Du côté de la défense, on évoque un dossier bien léger. Me Randall Schwerdorffer défend le directeur commercial du magasin, un homme de 39 ans mis en examen pour harcèlement moral dans cette affaire. Comme les autres dirigeants mis en examen, il nie toute implication. « Ils estiment tous avoir exercé leur pouvoir de direction. Dans ce cadre, des reproches sont faits aux salariés…l’accusation exagère et noircit le tableau en parlant de phénomènes isolés » explique l’avocat.

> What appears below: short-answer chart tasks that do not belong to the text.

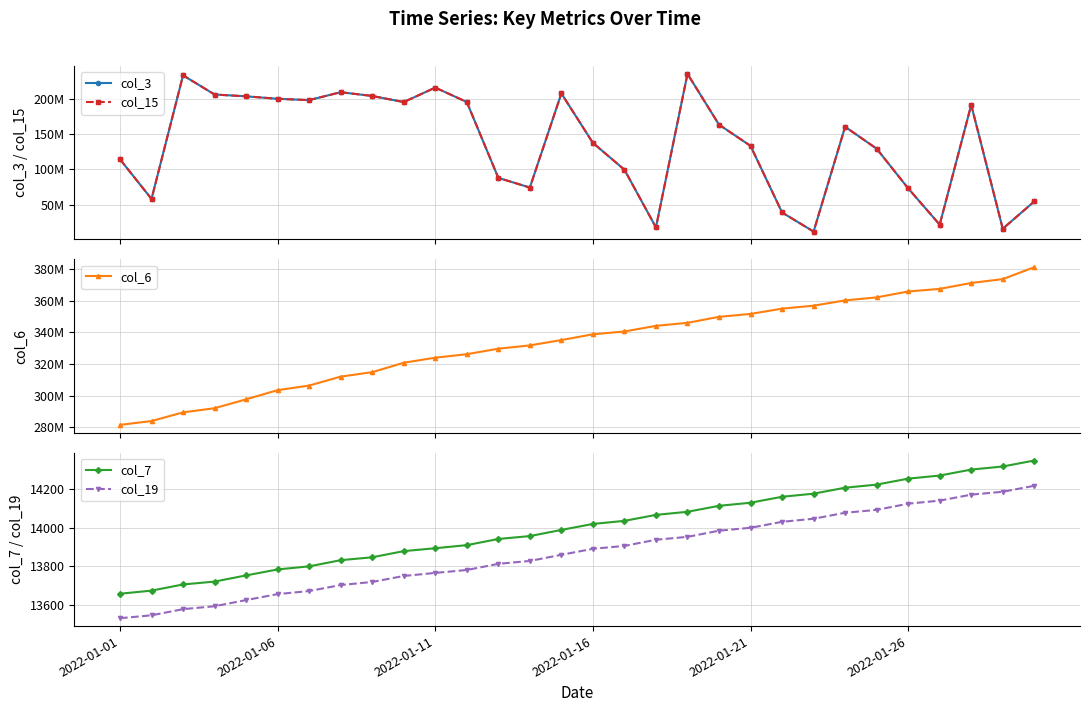

What is the average value of the col_7 series?

14002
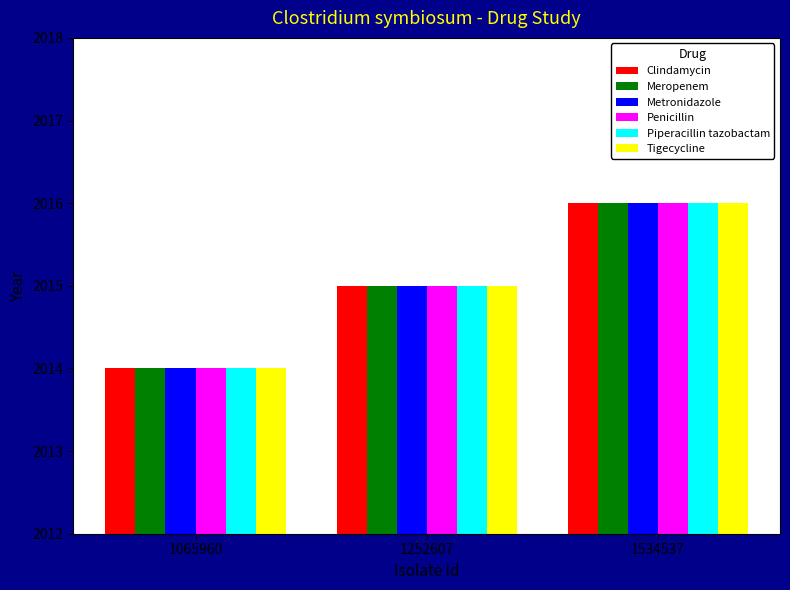

Is the value of Metronidazole at 1534537 greater than the value of Clindamycin at 1065960?

Yes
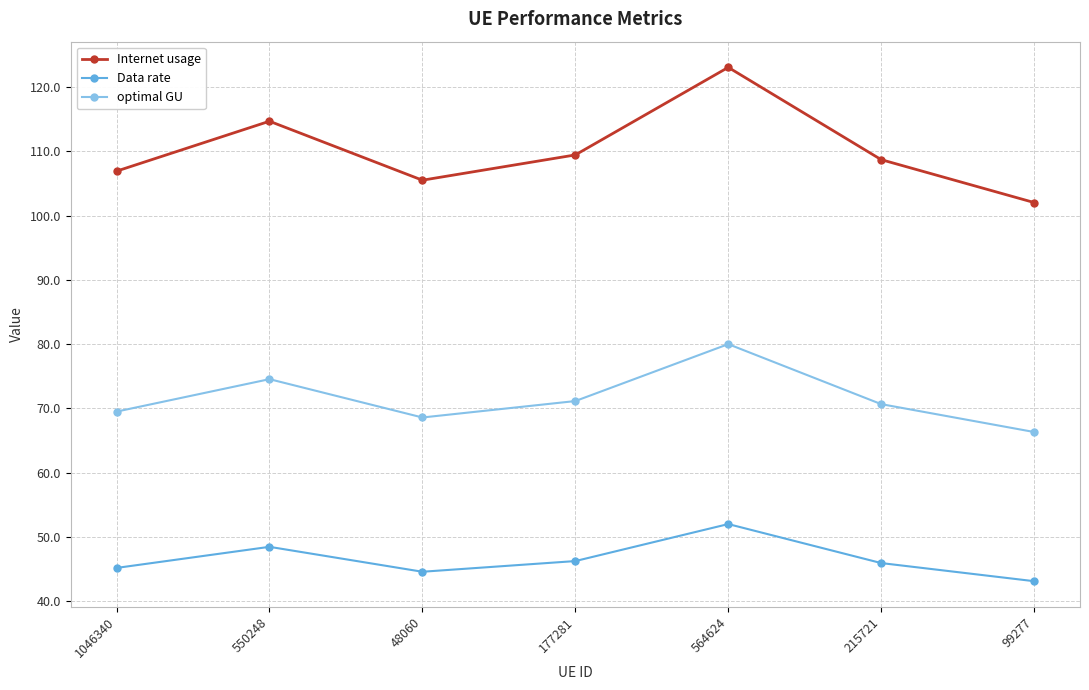

How many distinct data groups are displayed?

3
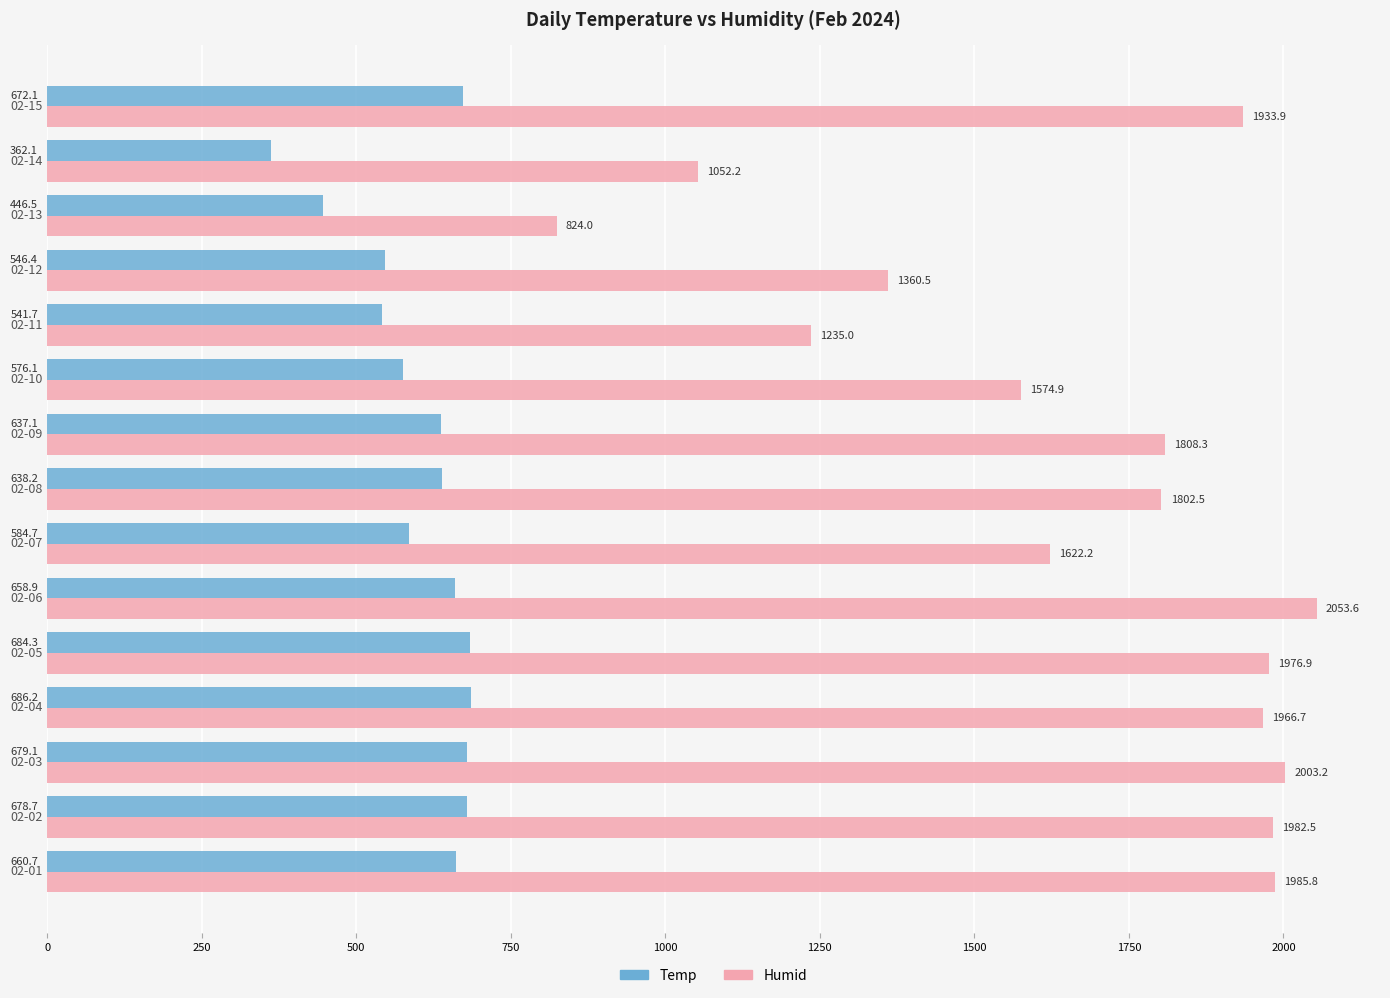

Which series has the largest range (max minus min)?

Humid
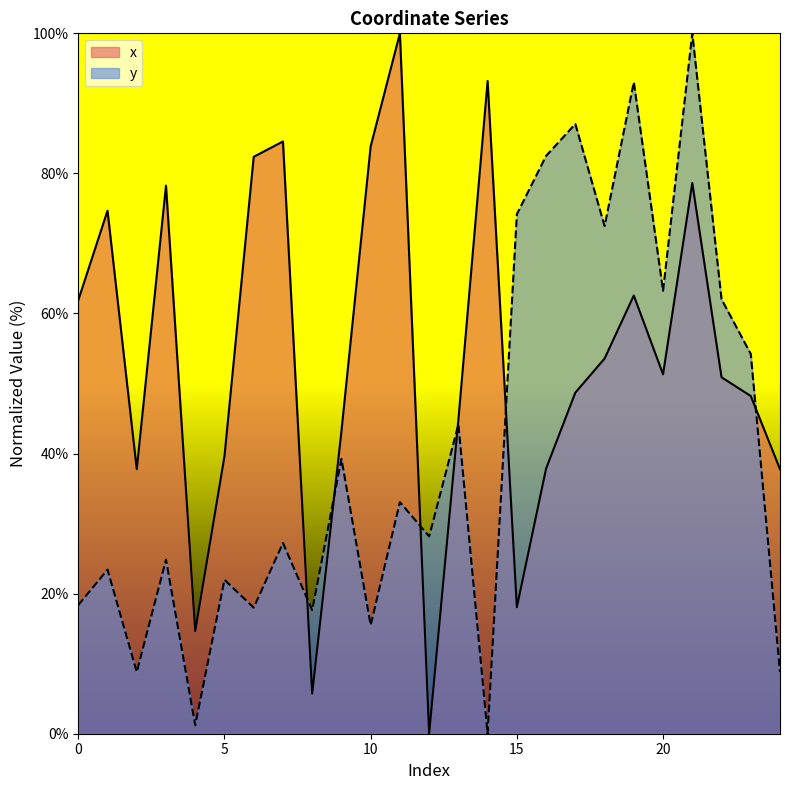

At which category is the sum across all series the highest?

21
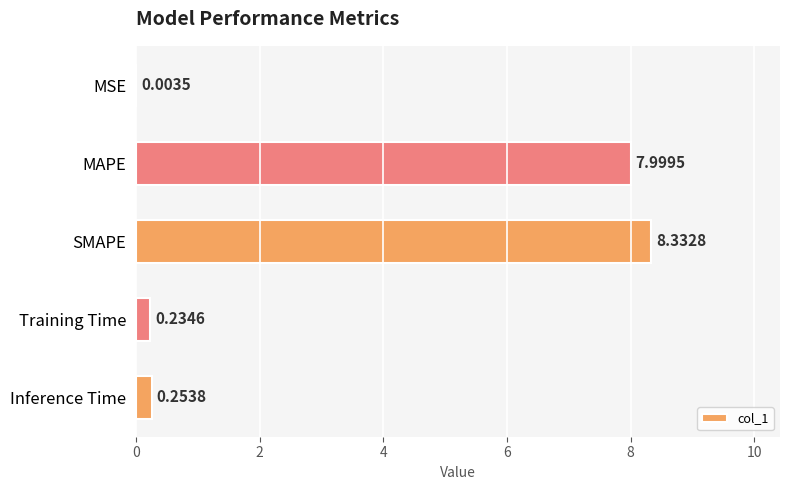

At which label is the value closest to 4?

Inference Time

Selon lui le but de ces 25 salariés serait uniquement l’argent. « Les personnes ont été licenciées à juste titre… Le seul fondement de l’action judiciaire c’est l’argent. Si le fondement avait été le harcèlement moral, on aurait eu des plaintes déposées immédiatement ou bien avant bien avant les licenciements. Mais non, on a d’abord attendu de faire les procédures prudhommales, puis de porter l’affaire au pénal. Je veux bien qu’on vienne pleurer devant des caméras de télévision, mais qu’on ne vienne pas me raconter d’histoire, ce qu’on veut c’est un gros chèque !" estime l'avocat pénaliste. « L’argent on s’en fiche. Ce qu’on veut c’est qu’ils n’aient plus le droit d’exercer. Aujourd’hui, les salariés sont plus sereins parce que les dirigeants n’ont plus le droit de venir dans l’entreprise »  lui rétorque Kévin licencié après inaptitude.

 


Après #Balance ton porc, #Balance ton patron estime l'avocat de la défense


L’avocat du directeur commercial précise qu’aucune démarche pour harcèlement moral n’est arrivée au CHSCT, délégués syndicaux, CE de l’entreprise. Un audit avait été réalisé selon lui en 2013 sur les conditions de vie des salariés sans aucune trace de harcèlement moral.

Me Schwerdorffer s’inquiète d’un possible emballement de la machine judiciaire. « J’ai le sentiment qu’après balance ton porc, après balance ton patron, dès qu’on parle aujourd’hui de harcèlement moral, c’est la panique. Les parquets ont des réactions excessives.. On envoie la police judiciaire dans ce magasin au vu et su de tout le monde. La riposte est totalement disproportionnée. On n’a même pas d’éléments médicaux sérieux dans ce dossier » conclut l’avocat du directeur commercial qui estime que la justice va trop vite dans ce dossier comme ce fut le cas dans l'affaire Georges Tron élu accusé de harcèlement sexuel et finalement reconnu non coupable lors de son procès. 
 

Que risquent les quatre dirigeants mis en examen ?


En attendant leur procès, le quatre dirigeants du magasin E.Leclerc d'Héricourt ont été laissés en liberté et placés sous contrôle judiciaire avec interdiction de se rendre sur Héricourt, interdiction de tout contact avec les personnes qui ont porté plainte, interdiction de gérer une entreprise. Des cautions de 60.000 euros, 8.000 et 4.000 euros ont été versées. 

Les suspects encourent une peine pouvant aller jusqu'à deux ans de prison, 30.000 euros d'amende et une interdiction de gérer une entreprise. Contactée par France 3 Franche-Comté, le groupe commercial présidé par Michel-Edouard Leclerc n'a pas souhaité faire de commentaires sur cette affaire qui touche l'une de ses enseignes.